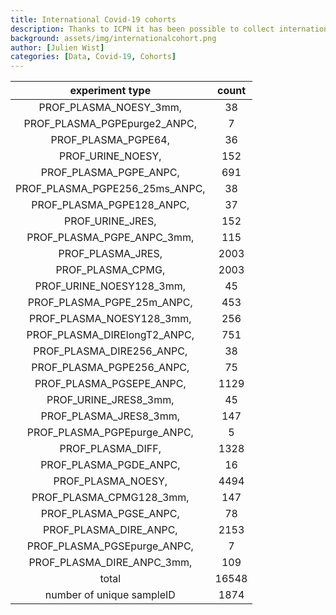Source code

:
 ```yaml
---
title: International Covid-19 cohorts
description: Thanks to ICPN it has been possible to collect international cohorts of patients infected with Sars-CoV-2.
background: assets/img/internationalcohort.png
author: [Julien Wist]
categories: [Data, Covid-19, Cohorts]
---
```


|        experiment type         | count |
| :----------------------------: | :---: |
|     PROF_PLASMA_NOESY_3mm,     |  38   |
|  PROF_PLASMA_PGPEpurge2_ANPC,  |   7   |
|      PROF_PLASMA_PGPE64,       |  36   |
|       PROF_URINE_NOESY,        |  152  |
|     PROF_PLASMA_PGPE_ANPC,     |  691  |
| PROF_PLASMA_PGPE256_25ms_ANPC, |  38   |
|   PROF_PLASMA_PGPE128_ANPC,    |  37   |
|        PROF_URINE_JRES,        |  152  |
|   PROF_PLASMA_PGPE_ANPC_3mm,   |  115  |
|       PROF_PLASMA_JRES,        | 2003  |
|       PROF_PLASMA_CPMG,        | 2003  |
|    PROF_URINE_NOESY128_3mm,    |  45   |
|   PROF_PLASMA_PGPE_25m_ANPC,   |  453  |
|   PROF_PLASMA_NOESY128_3mm,    |  256  |
|  PROF_PLASMA_DIRElongT2_ANPC,  |  751  |
|   PROF_PLASMA_DIRE256_ANPC,    |  38   |
|   PROF_PLASMA_PGPE256_ANPC,    |  75   |
|    PROF_PLASMA_PGSEPE_ANPC,    | 1129  |
|     PROF_URINE_JRES8_3mm,      |  45   |
|     PROF_PLASMA_JRES8_3mm,     |  147  |
|  PROF_PLASMA_PGPEpurge_ANPC,   |   5   |
|       PROF_PLASMA_DIFF,        | 1328  |
|     PROF_PLASMA_PGDE_ANPC,     |  16   |
|       PROF_PLASMA_NOESY,       | 4494  |
|    PROF_PLASMA_CPMG128_3mm,    |  147  |
|     PROF_PLASMA_PGSE_ANPC,     |  78   |
|     PROF_PLASMA_DIRE_ANPC,     | 2153  |
|  PROF_PLASMA_PGSEpurge_ANPC,   |   7   |
|   PROF_PLASMA_DIRE_ANPC_3mm,   |  109  |
|             total              | 16548 |
|   number of unique sampleID    | 1874  |

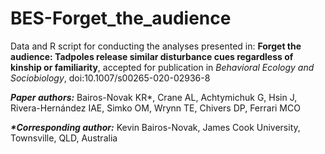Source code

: # BES-Forget_the_audience
Data and R script for conducting the analyses presented in: **Forget the audience: Tadpoles release similar disturbance cues regardless of kinship or familiarity**, accepted for publication in *Behavioral Ecology and Sociobiology*, doi:10.1007/s00265-020-02936-8

***Paper authors:*** Bairos-Novak KR*, Crane AL, Achtymichuk G, Hsin J, Rivera-Hernández IAE, Simko OM, Wrynn TE, Chivers DP, Ferrari MCO 

___*Corresponding author:___ Kevin Bairos-Novak, James Cook University, Townsville, QLD, Australia

<!-- ## Paper abstract --> 
<!-- Group-living prey rely on social information such as alarm signals and other social cues to avoid predation. By definition, 'signals' imply that a message is voluntarily directed at receivers (i.e., the audience), whereas 'cues' are released incidentally regardless of the audience composition. Thus, audience effects can be used to differentiate between signals and cues when communication is difficult to observe or quantify. In at least two fish species, chemical disturbance cues are released during a predator attack to signal to familiar audiences about predation risk. Here, we examined whether audience composition affects disturbance cue release in wood frog (*Lithobates sylvaticus*) tadpoles to better understand the function of disturbance cues across aquatic prey. Groups of tadpoles underwent simulated predator attacks to obtain disturbance cues. The groups were either familiar and related, unfamiliar and related, familiar and unrelated, or unfamiliar and unrelated. To assess the relative potency of each cue, we used a behavioral bioassay design involving activity changes in independent tadpole receivers (unfamiliar and unrelated to the donors). If tadpoles use disturbance cues to signal related and/or familiar individuals, we expected increased fright responses in receivers to cues obtained from those groups. However, we detected no effect of audience composition, indicating that tadpoles release similar disturbance cues regardless of audience kinship or familiarity. Nevertheless, disturbance cues evoked a consistent antipredator response in receivers indicating that these chemicals still act as reliable risk cues. Further comparative studies using audience effects are necessary to understand how disturbance cues have evolved across aquatic prey. --> 
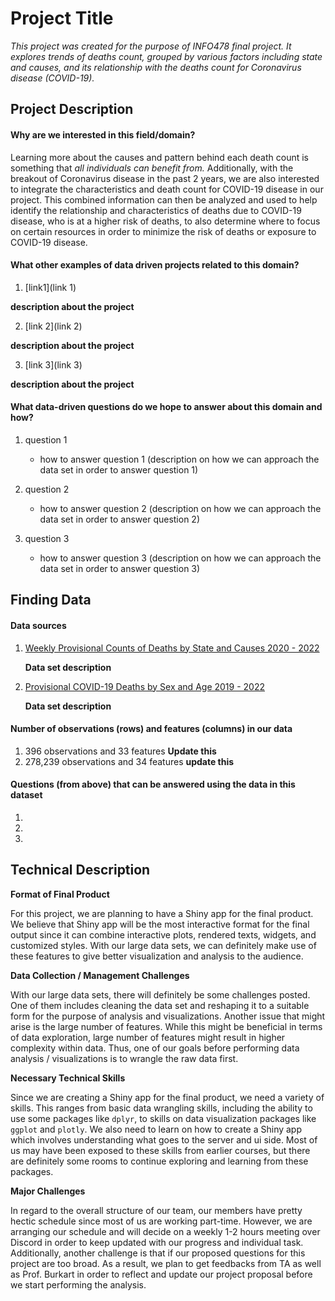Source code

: # Project Title
*This project was created for the purpose of INFO478 final project. It explores trends of deaths count, grouped by various factors including state and causes, and its relationship with the deaths count for Coronavirus disease (COVID-19).*


## Project Description

#### **Why are we interested in this field/domain?**

  Learning more about the causes and pattern behind each death count is something that *all individuals can benefit from.* Additionally, with the breakout of Coronavirus disease in the past 2 years, we are also interested to integrate the characteristics and death count for COVID-19 disease in our project. This combined information can then be analyzed and used to help identify the relationship and characteristics of deaths due to COVID-19 disease, who is at a higher risk of deaths, to also determine where to focus on certain resources in order to minimize the risk of deaths or exposure to COVID-19 disease.


#### **What other examples of data driven projects related to this domain?**

1. [link1](link 1)

  **description about the project**

2. [link 2](link 2)

  **description about the project**

3. [link 3](link 3)
    
  **description about the project**


#### **What data-driven questions do we hope to answer about this domain and how?** 
1. question 1
      
    + how to answer question 1 (description on how we can approach the data set in order to answer question 1)

2. question 2
      
    + how to answer question 2 (description on how we can approach the data set in order to answer question 2)

3. question 3
      
    + how to answer question 3 (description on how we can approach the data set in order to answer question 3)

## Finding Data

#### **Data sources**

1. [Weekly Provisional Counts of Deaths by State and Causes 2020 - 2022](https://data.cdc.gov/NCHS/Weekly-Provisional-Counts-of-Deaths-by-State-and-S/muzy-jte6)
  
    **Data set description**
  
2. [Provisional COVID-19 Deaths by Sex and Age 2019 - 2022](https://data.cdc.gov/NCHS/Provisional-COVID-19-Deaths-by-Sex-and-Age/9bhg-hcku)
  
    **Data set description**
  
#### **Number of observations (rows) and features (columns) in our data**

1. 396 observations and 33 features **Update this**
2. 278,239 observations and 34 features **update this**


#### **Questions (from above) that can be answered using the data in this dataset**

1. 

2. 

3.

## Technical Description

**Format of Final Product**

For this project, we are planning to have a Shiny app for the final product. We believe that Shiny app will be the most interactive format for the final output since it can combine interactive plots, rendered texts, widgets, and customized styles. With our large data sets, we can definitely make use of these features to give better visualization and analysis to the audience.

**Data Collection / Management Challenges**

With our large data sets, there will definitely be some challenges posted. One of them includes cleaning the data set and reshaping it to a suitable form for the purpose of analysis and visualizations. Another issue that might arise is the large number of features. While this might be beneficial in terms of data exploration, large number of features might result in higher complexity within data. Thus, one of our goals before performing data analysis / visualizations is to wrangle the raw data first.

**Necessary Technical Skills**

Since we are creating a Shiny app for the final product, we need a variety of skills. This ranges from basic data wrangling skills, including the ability to use some packages like `dplyr`, to skills on data visualization packages like `ggplot` and `plotly`. We also need to learn on how to create a Shiny app which involves understanding what goes to the server and ui side. Most of us may have been exposed to these skills from earlier courses, but there are definitely some rooms to continue exploring and learning from these packages.

**Major Challenges**

In regard to the overall structure of our team, our members have pretty hectic schedule since most of us are working part-time. However, we are arranging our schedule and will decide on a weekly 1-2 hours meeting over Discord in order to keep updated with our progress and individual task. Additionally, another challenge is that if our proposed questions for this project are too broad. As a result, we plan to get feedbacks from TA as well as Prof. Burkart in order to reflect and update our project proposal before we start performing the analysis.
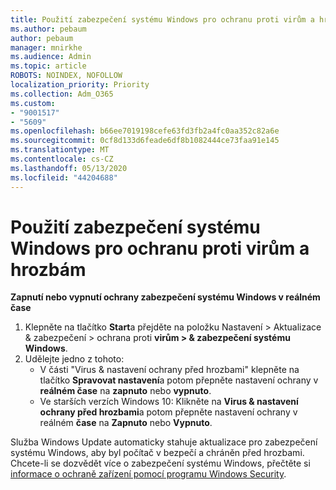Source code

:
 ```yaml
---
title: Použití zabezpečení systému Windows pro ochranu proti virům a hrozbám
ms.author: pebaum
author: pebaum
manager: mnirkhe
ms.audience: Admin
ms.topic: article
ROBOTS: NOINDEX, NOFOLLOW
localization_priority: Priority
ms.collection: Adm_O365
ms.custom:
- "9001517"
- "5609"
ms.openlocfilehash: b66ee7019198cefe63fd3fb2a4fc0aa352c82a6e
ms.sourcegitcommit: 0cf8d133d6feade6df8b1082444ce73faa91e145
ms.translationtype: MT
ms.contentlocale: cs-CZ
ms.lasthandoff: 05/13/2020
ms.locfileid: "44204688"
---
```

# <a name="use-windows-security-for-virus-and-threat-protection"></a>Použití zabezpečení systému Windows pro ochranu proti virům a hrozbám

**Zapnutí nebo vypnutí ochrany zabezpečení systému Windows v reálném čase**

1. Klepněte na tlačítko **Start**a přejděte na položku Nastavení > Aktualizace & zabezpečení > ochrana proti **virům > & zabezpečení systému Windows**.
2. Udělejte jedno z tohoto:
    - V části "Virus & nastavení ochrany před hrozbami" klepněte na tlačítko **Spravovat nastavení**a potom přepněte nastavení ochrany v **reálném čase** na **zapnuto** nebo **vypnuto**.
    - Ve starších verzích Windows 10: Klikněte na **Virus & nastavení ochrany před hrozbami**a potom přepněte nastavení ochrany v reálném **čase** na **Zapnuto** nebo **Vypnuto**.

Služba Windows Update automaticky stahuje aktualizace pro zabezpečení systému Windows, aby byl počítač v bezpečí a chráněn před hrozbami. Chcete-li se dozvědět více o zabezpečení systému Windows, přečtěte si [informace o ochraně zařízení pomocí programu Windows Security](https://support.microsoft.com/help/17464/windows-10-help-protect-my-device-with-windows-security).
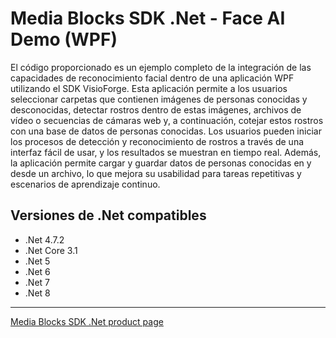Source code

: # Media Blocks SDK .Net - Face AI Demo (WPF)

El código proporcionado es un ejemplo completo de la integración de las capacidades de reconocimiento facial dentro de una aplicación WPF utilizando el SDK VisioForge. Esta aplicación permite a los usuarios seleccionar carpetas que contienen imágenes de personas conocidas y desconocidas, detectar rostros dentro de estas imágenes, archivos de vídeo o secuencias de cámaras web y, a continuación, cotejar estos rostros con una base de datos de personas conocidas. Los usuarios pueden iniciar los procesos de detección y reconocimiento de rostros a través de una interfaz fácil de usar, y los resultados se muestran en tiempo real. Además, la aplicación permite cargar y guardar datos de personas conocidas en y desde un archivo, lo que mejora su usabilidad para tareas repetitivas y escenarios de aprendizaje continuo.

## Versiones de .Net compatibles

- .Net 4.7.2
- .Net Core 3.1
- .Net 5
- .Net 6
- .Net 7
- .Net 8

---

[Media Blocks SDK .Net product page](https://www.visioforge.com/media-blocks-sdk)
──────────────────────────────
▶ _Directions_
Where a line of the entries contains the word "order", copy that line.

▶ _Expected output_
  Learning more about the causes and pattern behind each death count is something that *all individuals can benefit from.* Additionally, with the breakout of Coronavirus disease in the past 2 years, we are also interested to integrate the characteristics and death count for COVID-19 disease in our project. This combined information can then be analyzed and used to help identify the relationship and characteristics of deaths due to COVID-19 disease, who is at a higher risk of deaths, to also determine where to focus on certain resources in order to minimize the risk of deaths or exposure to COVID-19 disease.
    + how to answer question 1 (description on how we can approach the data set in order to answer question 1)
    + how to answer question 2 (description on how we can approach the data set in order to answer question 2)
    + how to answer question 3 (description on how we can approach the data set in order to answer question 3)
In regard to the overall structure of our team, our members have pretty hectic schedule since most of us are working part-time. However, we are arranging our schedule and will decide on a weekly 1-2 hours meeting over Discord in order to keep updated with our progress and individual task. Additionally, another challenge is that if our proposed questions for this project are too broad. As a result, we plan to get feedbacks from TA as well as Prof. Burkart in order to reflect and update our project proposal before we start performing the analysis.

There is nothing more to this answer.